Topics: mail access, alternative medicine, government power over mail, medical claims

Summary

Background

A school that practices mental healing ran a business based on the idea that the mind can largely control and cure bodily ills. After complaints, the Postmaster General ordered letters addressed to the school withheld. The school sued, and the bill alleges that letters contained checks, drafts, money orders, and money used in its business and that withholding the mail would destroy its business.

Reasoning

The Court explained the central question as whether the Postmaster General could treat the school's claimed cures as mail fraud under the statutes. The Court said the school's claims about the mind's power to heal are a matter of opinion rather than provable fact. It gave examples—electricity, vaccination, homeopathy—to show many medical claims divide opinion and cannot be reliably proven false. Because the admitted facts showed the case was not within the statutes the Postmaster General relied on, his order was a legal mistake and beyond his power. The Court also held that courts can grant relief when an administrative officer acts without statutory authority.

Real world impact

The decision requires that officials not use mail‑fraud statutes to block mail simply because they disagree with a medical theory or belief.
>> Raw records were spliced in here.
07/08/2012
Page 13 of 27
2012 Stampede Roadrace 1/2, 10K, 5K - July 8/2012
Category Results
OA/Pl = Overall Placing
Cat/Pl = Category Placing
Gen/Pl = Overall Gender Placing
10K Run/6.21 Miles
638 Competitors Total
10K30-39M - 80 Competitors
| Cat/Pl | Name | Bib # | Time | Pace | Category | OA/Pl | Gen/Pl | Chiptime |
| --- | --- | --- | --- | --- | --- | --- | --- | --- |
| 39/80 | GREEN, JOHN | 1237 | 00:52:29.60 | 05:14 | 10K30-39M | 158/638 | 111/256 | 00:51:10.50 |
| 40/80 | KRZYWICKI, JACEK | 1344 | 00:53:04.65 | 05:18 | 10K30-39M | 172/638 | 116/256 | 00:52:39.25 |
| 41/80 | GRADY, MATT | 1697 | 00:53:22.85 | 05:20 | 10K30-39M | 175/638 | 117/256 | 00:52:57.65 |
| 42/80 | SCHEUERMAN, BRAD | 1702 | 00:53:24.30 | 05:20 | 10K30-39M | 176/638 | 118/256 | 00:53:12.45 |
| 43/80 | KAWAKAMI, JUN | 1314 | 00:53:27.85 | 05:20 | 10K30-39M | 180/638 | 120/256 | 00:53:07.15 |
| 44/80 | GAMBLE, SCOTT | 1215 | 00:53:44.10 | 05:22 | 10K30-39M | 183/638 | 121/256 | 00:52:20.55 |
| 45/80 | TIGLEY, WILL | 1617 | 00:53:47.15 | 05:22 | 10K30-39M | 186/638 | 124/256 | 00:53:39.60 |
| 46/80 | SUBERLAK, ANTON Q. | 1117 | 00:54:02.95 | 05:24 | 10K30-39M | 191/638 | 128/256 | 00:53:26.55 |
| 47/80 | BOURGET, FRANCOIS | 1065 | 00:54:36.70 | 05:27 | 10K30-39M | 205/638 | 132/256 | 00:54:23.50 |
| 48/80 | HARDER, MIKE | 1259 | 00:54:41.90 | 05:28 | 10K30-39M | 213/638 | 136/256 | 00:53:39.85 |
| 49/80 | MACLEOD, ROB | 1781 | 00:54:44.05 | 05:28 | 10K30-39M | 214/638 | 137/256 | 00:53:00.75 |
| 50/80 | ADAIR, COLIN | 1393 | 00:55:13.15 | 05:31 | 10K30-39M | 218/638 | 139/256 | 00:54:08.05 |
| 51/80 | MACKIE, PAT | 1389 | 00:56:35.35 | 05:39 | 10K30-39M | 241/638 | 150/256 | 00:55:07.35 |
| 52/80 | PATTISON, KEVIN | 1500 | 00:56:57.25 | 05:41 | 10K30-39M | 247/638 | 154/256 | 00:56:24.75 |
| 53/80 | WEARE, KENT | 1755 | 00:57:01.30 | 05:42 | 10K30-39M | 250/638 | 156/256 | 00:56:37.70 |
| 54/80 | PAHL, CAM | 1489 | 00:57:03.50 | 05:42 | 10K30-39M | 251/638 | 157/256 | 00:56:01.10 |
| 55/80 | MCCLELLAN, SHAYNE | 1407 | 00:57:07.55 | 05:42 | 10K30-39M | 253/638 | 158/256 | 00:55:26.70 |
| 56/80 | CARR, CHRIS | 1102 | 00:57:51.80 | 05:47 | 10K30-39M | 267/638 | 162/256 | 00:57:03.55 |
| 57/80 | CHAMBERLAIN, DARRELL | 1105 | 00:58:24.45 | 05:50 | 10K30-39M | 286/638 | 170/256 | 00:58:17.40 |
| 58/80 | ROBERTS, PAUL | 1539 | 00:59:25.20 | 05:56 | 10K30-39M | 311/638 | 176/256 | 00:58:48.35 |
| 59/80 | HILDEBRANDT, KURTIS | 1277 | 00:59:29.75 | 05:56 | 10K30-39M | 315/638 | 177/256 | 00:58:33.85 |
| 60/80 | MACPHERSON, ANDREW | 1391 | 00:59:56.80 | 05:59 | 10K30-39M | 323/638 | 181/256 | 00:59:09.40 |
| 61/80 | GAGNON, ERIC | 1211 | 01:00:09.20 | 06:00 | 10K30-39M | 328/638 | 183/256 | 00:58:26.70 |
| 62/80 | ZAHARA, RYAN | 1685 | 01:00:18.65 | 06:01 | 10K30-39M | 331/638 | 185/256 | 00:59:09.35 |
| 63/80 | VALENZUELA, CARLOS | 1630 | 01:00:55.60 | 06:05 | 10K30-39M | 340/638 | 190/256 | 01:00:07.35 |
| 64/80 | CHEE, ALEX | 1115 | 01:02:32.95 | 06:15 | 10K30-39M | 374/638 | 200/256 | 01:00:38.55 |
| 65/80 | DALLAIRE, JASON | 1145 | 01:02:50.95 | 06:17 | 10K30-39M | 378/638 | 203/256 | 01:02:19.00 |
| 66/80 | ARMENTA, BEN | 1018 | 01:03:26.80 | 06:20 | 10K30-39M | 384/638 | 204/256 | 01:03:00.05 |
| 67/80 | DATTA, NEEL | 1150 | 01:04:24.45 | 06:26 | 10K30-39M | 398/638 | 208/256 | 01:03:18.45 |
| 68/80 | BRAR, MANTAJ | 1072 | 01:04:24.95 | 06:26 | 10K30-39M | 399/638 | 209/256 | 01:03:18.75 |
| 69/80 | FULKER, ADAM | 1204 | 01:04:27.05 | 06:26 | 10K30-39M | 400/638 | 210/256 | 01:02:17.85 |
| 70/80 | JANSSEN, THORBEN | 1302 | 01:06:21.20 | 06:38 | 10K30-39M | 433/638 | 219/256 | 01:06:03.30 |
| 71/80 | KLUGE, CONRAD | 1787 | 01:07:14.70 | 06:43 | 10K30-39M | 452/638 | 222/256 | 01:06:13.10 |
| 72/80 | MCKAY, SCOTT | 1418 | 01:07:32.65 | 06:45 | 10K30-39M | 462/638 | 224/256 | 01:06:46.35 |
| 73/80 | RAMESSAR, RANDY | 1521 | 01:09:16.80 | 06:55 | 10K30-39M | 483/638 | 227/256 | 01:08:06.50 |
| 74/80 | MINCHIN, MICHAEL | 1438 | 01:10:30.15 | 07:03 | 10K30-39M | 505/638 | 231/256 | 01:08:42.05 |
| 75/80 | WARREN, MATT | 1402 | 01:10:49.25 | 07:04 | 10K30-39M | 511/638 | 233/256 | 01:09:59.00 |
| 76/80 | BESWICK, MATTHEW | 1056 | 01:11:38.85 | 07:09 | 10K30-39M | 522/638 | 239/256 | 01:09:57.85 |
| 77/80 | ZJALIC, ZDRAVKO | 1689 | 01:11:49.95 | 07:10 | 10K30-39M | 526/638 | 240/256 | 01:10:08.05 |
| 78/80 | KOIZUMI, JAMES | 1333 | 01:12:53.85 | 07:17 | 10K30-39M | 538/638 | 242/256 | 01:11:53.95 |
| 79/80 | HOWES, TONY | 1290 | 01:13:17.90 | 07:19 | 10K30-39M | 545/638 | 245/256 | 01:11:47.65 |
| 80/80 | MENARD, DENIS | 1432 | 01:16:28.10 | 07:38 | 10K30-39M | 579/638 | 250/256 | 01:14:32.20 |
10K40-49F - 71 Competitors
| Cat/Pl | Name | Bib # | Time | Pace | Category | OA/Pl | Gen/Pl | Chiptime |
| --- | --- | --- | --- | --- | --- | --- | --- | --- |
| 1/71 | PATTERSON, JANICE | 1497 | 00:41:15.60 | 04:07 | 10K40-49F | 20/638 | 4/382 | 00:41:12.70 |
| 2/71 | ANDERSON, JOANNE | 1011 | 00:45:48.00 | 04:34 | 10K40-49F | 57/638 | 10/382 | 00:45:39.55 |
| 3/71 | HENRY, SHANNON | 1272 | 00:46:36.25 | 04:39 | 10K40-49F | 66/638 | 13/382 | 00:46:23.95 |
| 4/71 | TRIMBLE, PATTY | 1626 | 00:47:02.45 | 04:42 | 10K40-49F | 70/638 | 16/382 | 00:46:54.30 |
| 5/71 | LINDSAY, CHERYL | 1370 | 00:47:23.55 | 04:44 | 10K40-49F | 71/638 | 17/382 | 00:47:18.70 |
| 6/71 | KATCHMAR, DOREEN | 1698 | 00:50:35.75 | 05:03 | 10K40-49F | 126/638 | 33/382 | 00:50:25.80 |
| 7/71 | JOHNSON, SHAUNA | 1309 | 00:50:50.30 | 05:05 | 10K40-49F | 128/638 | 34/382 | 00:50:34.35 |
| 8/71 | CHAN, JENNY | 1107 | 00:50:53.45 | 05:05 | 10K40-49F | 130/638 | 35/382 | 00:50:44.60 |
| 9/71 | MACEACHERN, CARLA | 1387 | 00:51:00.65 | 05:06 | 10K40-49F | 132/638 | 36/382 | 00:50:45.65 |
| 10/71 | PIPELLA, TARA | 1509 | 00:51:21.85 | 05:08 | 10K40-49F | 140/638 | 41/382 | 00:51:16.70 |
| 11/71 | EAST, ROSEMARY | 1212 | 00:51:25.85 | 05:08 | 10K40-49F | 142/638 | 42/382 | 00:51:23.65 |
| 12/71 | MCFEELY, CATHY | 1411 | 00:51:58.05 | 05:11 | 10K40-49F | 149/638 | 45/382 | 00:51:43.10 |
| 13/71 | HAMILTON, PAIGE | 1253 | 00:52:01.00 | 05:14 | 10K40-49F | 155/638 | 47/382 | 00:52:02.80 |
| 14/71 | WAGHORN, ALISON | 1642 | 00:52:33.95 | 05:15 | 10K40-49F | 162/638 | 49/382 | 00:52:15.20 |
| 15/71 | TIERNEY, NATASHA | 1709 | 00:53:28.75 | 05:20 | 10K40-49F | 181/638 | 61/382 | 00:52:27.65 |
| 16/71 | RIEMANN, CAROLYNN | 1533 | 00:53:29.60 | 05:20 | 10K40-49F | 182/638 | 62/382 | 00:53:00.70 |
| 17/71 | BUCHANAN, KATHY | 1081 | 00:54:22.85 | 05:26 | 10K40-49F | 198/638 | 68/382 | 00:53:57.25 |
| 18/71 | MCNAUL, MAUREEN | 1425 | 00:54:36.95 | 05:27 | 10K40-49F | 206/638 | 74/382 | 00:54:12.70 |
The school’s mail must be delivered unless on trial evidence shows actual fraud under the law. The ruling does not decide broader constitutional objections and leaves open the possibility the defendant may still prove on trial that the business, as actually run, violates the statutes.

Dissents or concurrances

Two Justices (White and McKenna) dissented and would have affirmed the lower court, meaning they would have upheld the Postmaster General’s action. They disagreed with the majority’s legal conclusion.